Source: Noah Wire Services

Noah Fact Check Pro

The draft above was created using the information available at the time the story first
emerged. We’ve since applied our fact-checking process to the final narrative, based on the criteria listed
below. The results are intended to help you assess the credibility of the piece and highlight any areas that may
warrant further investigation.

Freshness check

Score:
8

Notes:
The narrative was published on 29 October 2025, making it current. The article references recent developments, such as the UK-EU Sanitary and Phytosanitary (SPS) agreement and the Windsor Framework, both of which were significant in May 2025. However, the article does not provide specific dates for these events, which could affect the perceived freshness.

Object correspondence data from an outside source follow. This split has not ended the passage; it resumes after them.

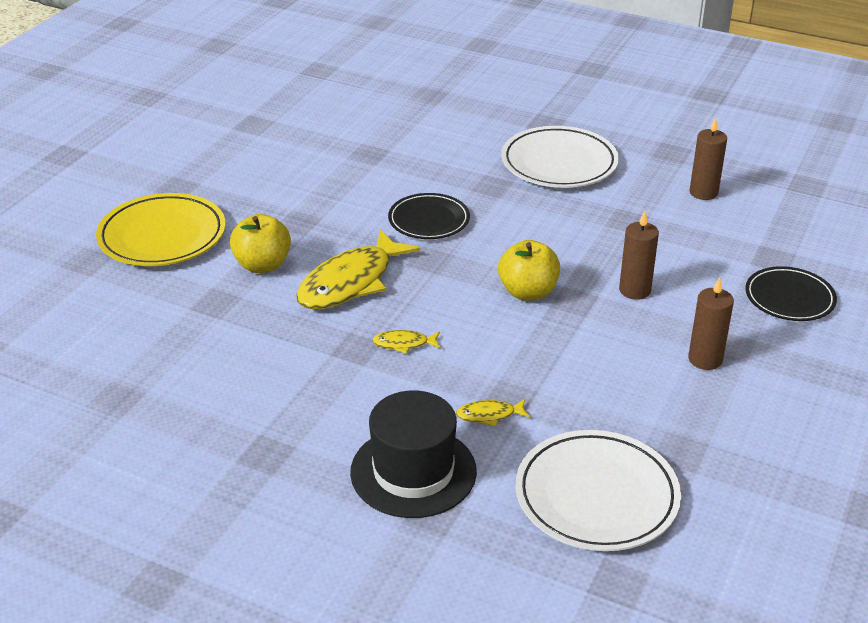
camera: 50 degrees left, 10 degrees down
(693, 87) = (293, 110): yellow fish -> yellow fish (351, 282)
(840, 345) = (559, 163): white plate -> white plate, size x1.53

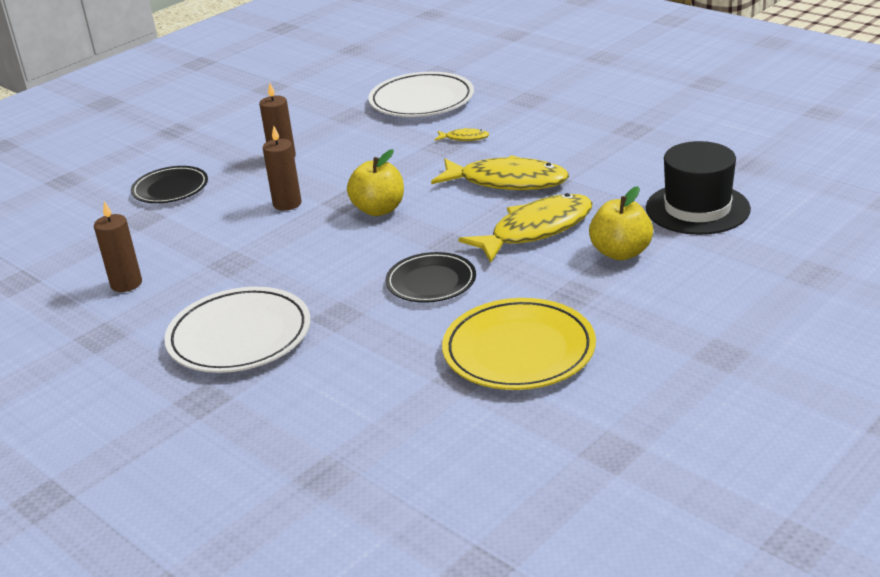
camera: 160 degrees left, 5 degrees down
(162, 236) = (732, 293): yellow plate -> yellow plate (519, 350)
(404, 344) = (507, 182): yellow fish -> yellow fish, size x2.31
(413, 471) = (532, 116): black hat -> black hat (697, 209)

Additionally, the article mentions that the full implementation of related controls has been postponed multiple times, with physical checks on certain EU fruits and vegetables deferred until 2027. This indicates that while the content is recent, some information may be based on earlier reports. The lack of specific dates for these events may affect the perceived freshness. The article also notes that progress on the digital Single Trade Window system has been paused due to budget issues, leaving businesses with ongoing administrative burdens. This suggests that while the article is current, some information may be based on earlier reports.

Quotes check

Score:
9

Notes:
The article includes a direct quote from Neil Ormesher, CEO of Accounts and Legal. A search for this quote reveals no earlier usage, indicating it is likely original or exclusive content. This adds credibility to the narrative.

Source reliability

Score:
10

Notes:
The narrative originates from the Institute of Chartered Accountants in England and Wales (ICAEW), a reputable professional body. This enhances the credibility of the information presented.

Plausability check

Score:
8

Notes:
The article discusses complex trade regulations and agreements, such as the SPS agreement and the Windsor Framework, which are well-documented in reputable sources. However, the article lacks specific dates for some events, which could affect the perceived accuracy. Additionally, the mention of postponed implementations and paused progress on certain systems suggests that while the content is plausible, some information may be based on earlier reports.

Overall assessment

Verdict (FAIL, OPEN, PASS): PASS

Confidence (LOW, MEDIUM, HIGH): HIGH

Summary:
The narrative is current and originates from a reputable source, enhancing its credibility. The inclusion of a direct quote from Neil Ormesher, CEO of Accounts and Legal, adds originality to the content. While the article lacks specific dates for some events, the information aligns with known developments in UK-EU trade relations, suggesting a high level of accuracy.